### [WORK TO COMPLETE]
**1)** In the PSAT passage, by what percentage is the number of hydrogen bonds at the dimer interface increased in BCIR PSAT compared to ECOLI PSAT?
**2)** Reproduce the portion of the PSAT passage starting with "As mentioned above, unlike" and going on through "the three PSATs.".
**3)** State whether each statement below agrees with the PSAT passage. Answer yes or no and quote the words of the passage that decide it.
(a) The interactions between the small and large domain in BALC and BCIR PSAT involve ion pairs.
(b) Compared to ECOLI PSAT, the number of other polar contacts at the dimer interface is decreased in BALC PSAT by 27%.
(c) The number of hydrogen bonds between the two domains is considerably higher in BALC PSAT than in ECOLI PSAT.

### [GIVEN TEXT]
· · ·
As mentioned above, unlike the E. coli enzyme, the interactions between the small and large domain in BALC and BCIR PSAT do not involve ion pairs. More hydrophobic interactions between the two domains were detected in BALC and BCIR PSAT compared to ECOLI PSAT (Table 4). The number of hydrogen bonds and other polar contacts between the two domains is similar among the three PSATs.
The interactions at the dimer interface differ quite significantly between BALC, BCIR, and ECOLI PSAT (Table 4). The enzymes from both alkaliphilic Bacillus species contain additional hydrogen bonds at the interface. In comparison to ECOLI PSAT, the number of hydrogen bonds in BALC and BCIR PSAT is increased by 33% and 44%, respectively. Furthermore, the total amount of nonpolar contacts at the dimer interface is increased in BALC and BCIR PSAT by 21% and 39%, respectively, while the number of other polar contacts (except hydrogen bonds and ion pairs) is decreased by 27% and 23%. Thus, the interaction between the two monomers in more alkaliphilic PSAT is enhanced by additional hydrophobic contacts and replacement of some weak polar contacts by stronger hydrogen bonds. As dimerization is required for enzymatic activity of PSAT, such changes in interactions at the dimer interface may be important in alkaline adaptation.
· · ·
### [DATA EXCERPTS]
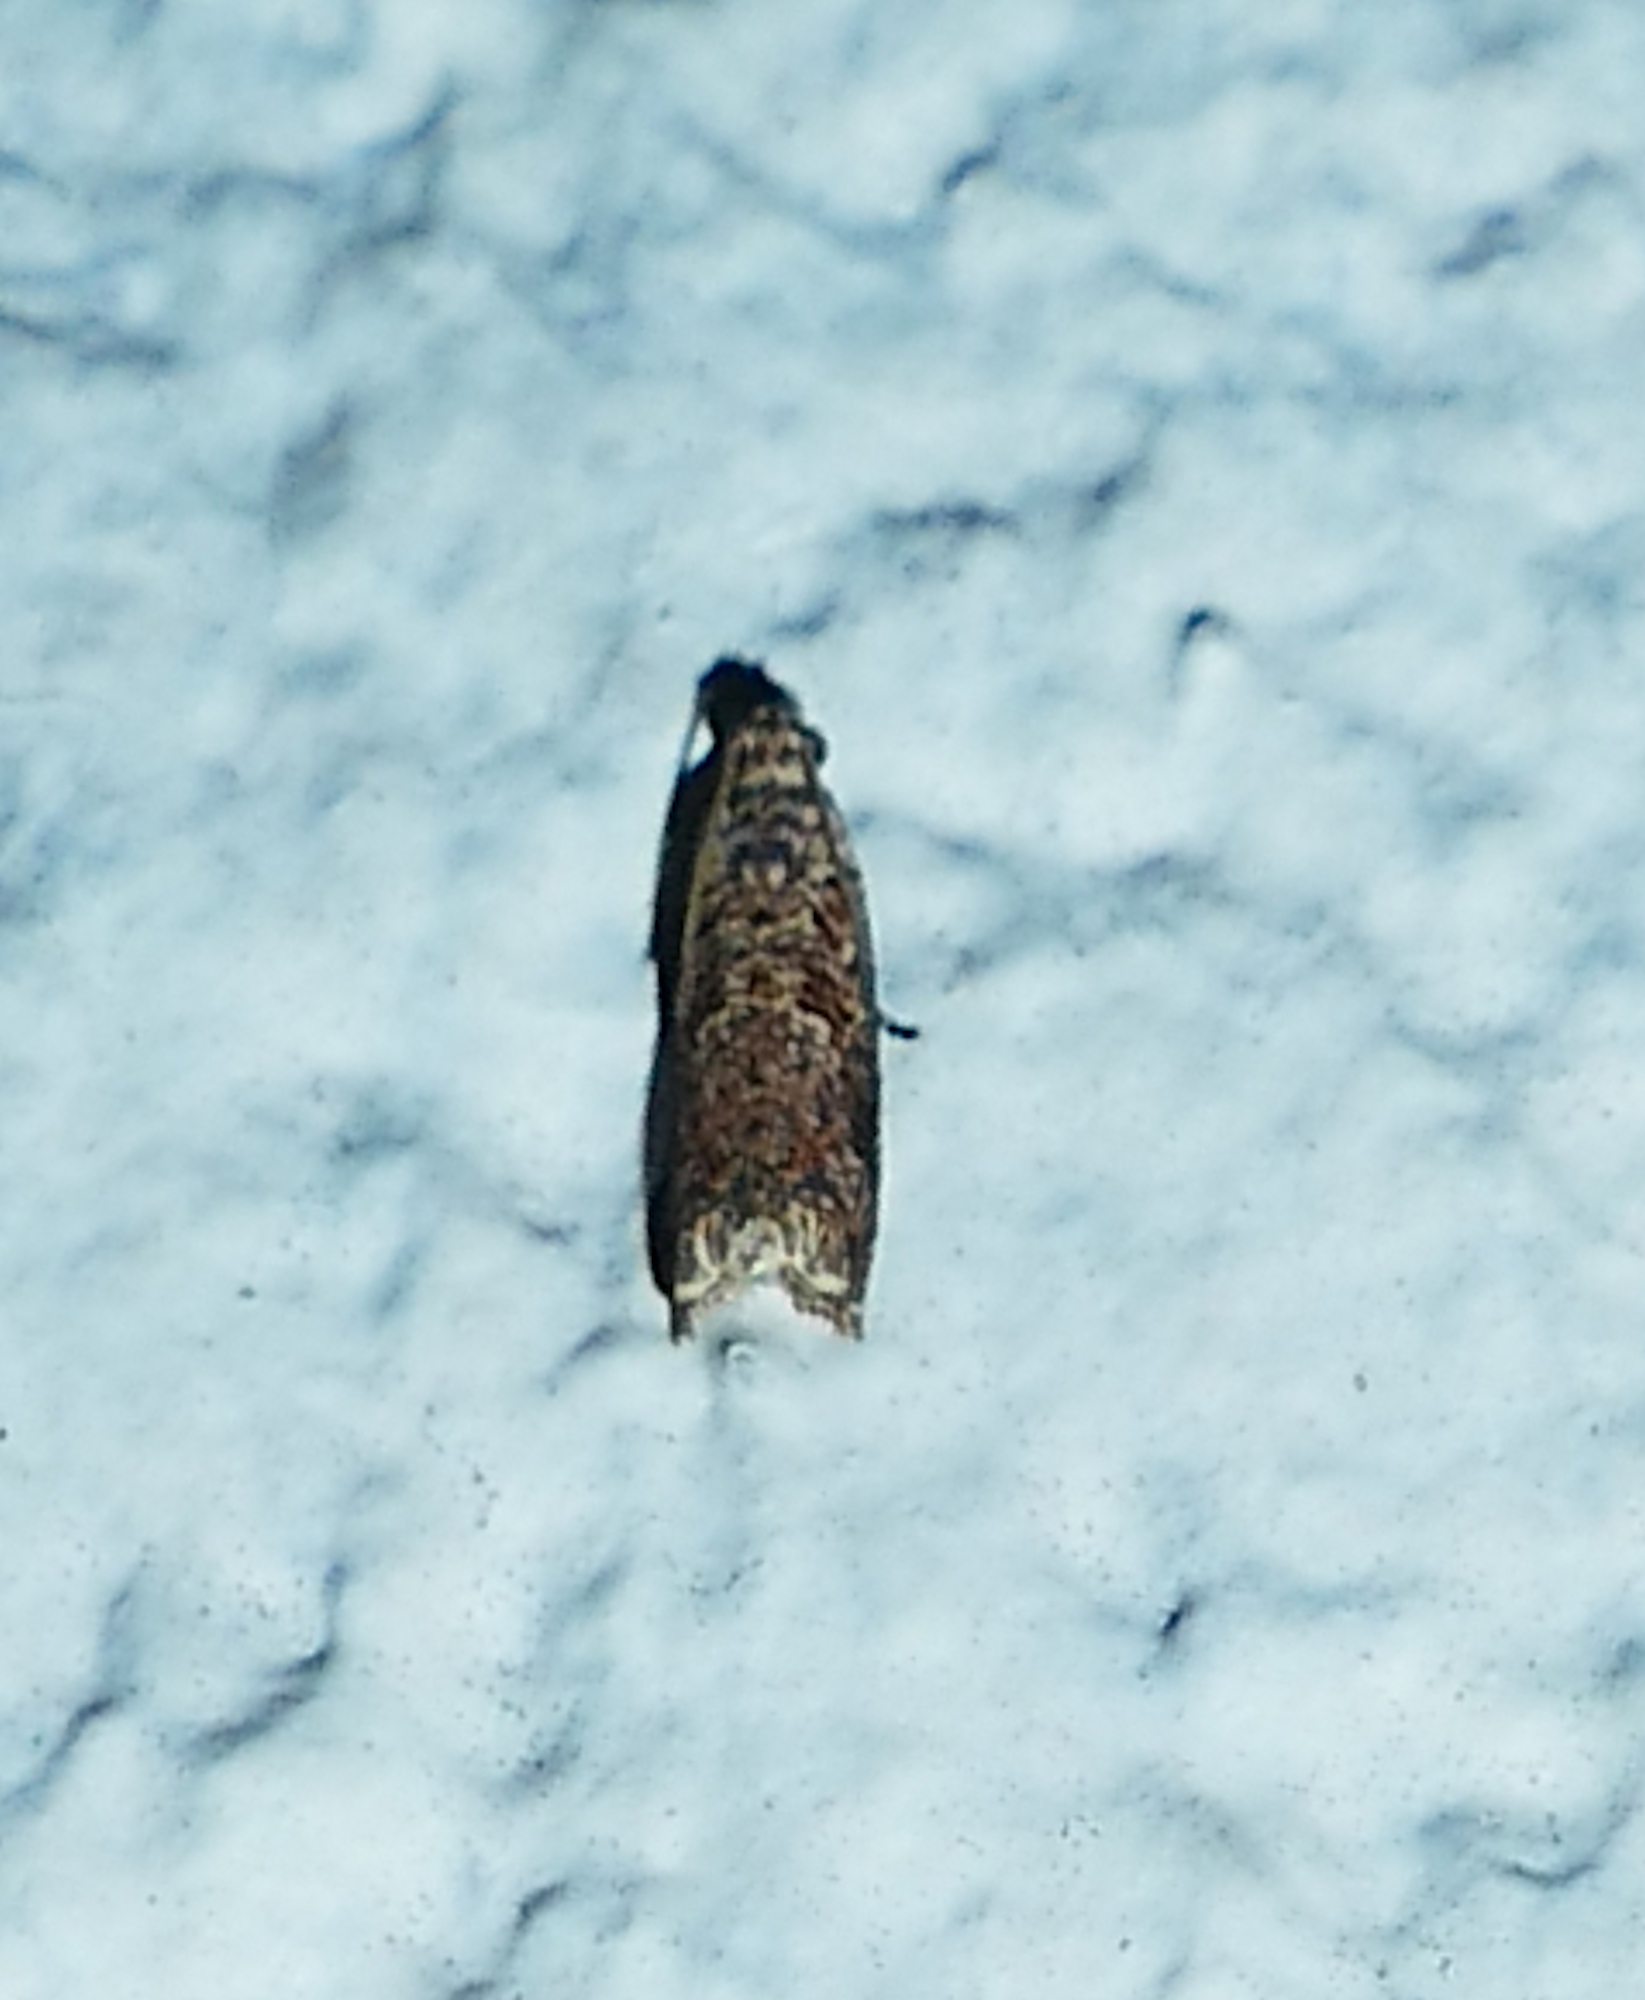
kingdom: Animalia
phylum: Arthropoda
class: Insecta
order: Lepidoptera
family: Tortricidae
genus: Episimus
· · ·
### [RESPONSE LIST]
**1)** 44%

**2)**
As mentioned above, unlike the E. coli enzyme, the interactions between the small and large domain in BALC and BCIR PSAT do not involve ion pairs. More hydrophobic interactions between the two domains were detected in BALC and BCIR PSAT compared to ECOLI PSAT (Table 4). The number of hydrogen bonds and other polar contacts between the two domains is similar among the three PSATs.

**3)**
(a) No: "the interactions between the small and large domain in BALC and BCIR PSAT do not involve ion pairs"
(b) Yes: "the number of other polar contacts (except hydrogen bonds and ion pairs) is decreased by 27% and 23%"
(c) No: "The number of hydrogen bonds and other polar contacts between the two domains is similar among the three PSATs."